◆ Exercise instructions
Rewrite everything from the start of the rows down through the line containing "Sognefjorden", with "midnattssol" replaced by "nordlys" and all other text left unchanged.

[Opening Data shown section]

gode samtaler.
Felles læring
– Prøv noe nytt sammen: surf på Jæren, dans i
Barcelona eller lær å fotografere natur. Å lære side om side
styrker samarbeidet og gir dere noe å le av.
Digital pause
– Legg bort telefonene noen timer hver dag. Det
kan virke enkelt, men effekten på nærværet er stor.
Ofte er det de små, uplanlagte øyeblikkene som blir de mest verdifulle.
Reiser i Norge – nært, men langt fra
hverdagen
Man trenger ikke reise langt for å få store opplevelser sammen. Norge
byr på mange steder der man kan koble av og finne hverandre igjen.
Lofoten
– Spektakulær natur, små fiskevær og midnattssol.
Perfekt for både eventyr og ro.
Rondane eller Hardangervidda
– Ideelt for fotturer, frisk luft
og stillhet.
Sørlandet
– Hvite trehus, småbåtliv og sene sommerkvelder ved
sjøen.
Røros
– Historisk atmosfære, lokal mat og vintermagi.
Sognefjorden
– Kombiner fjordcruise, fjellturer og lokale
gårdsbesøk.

[Closing Data shown section]

◆ Written response
gode samtaler.
Felles læring
– Prøv noe nytt sammen: surf på Jæren, dans i
Barcelona eller lær å fotografere natur. Å lære side om side
styrker samarbeidet og gir dere noe å le av.
Digital pause
– Legg bort telefonene noen timer hver dag. Det
kan virke enkelt, men effekten på nærværet er stor.
Ofte er det de små, uplanlagte øyeblikkene som blir de mest verdifulle.
Reiser i Norge – nært, men langt fra
hverdagen
Man trenger ikke reise langt for å få store opplevelser sammen. Norge
byr på mange steder der man kan koble av og finne hverandre igjen.
Lofoten
– Spektakulær natur, små fiskevær og nordlys.
Perfekt for både eventyr og ro.
Rondane eller Hardangervidda
– Ideelt for fotturer, frisk luft
og stillhet.
Sørlandet
– Hvite trehus, småbåtliv og sene sommerkvelder ved
sjøen.
Røros
– Historisk atmosfære, lokal mat og vintermagi.
Sognefjorden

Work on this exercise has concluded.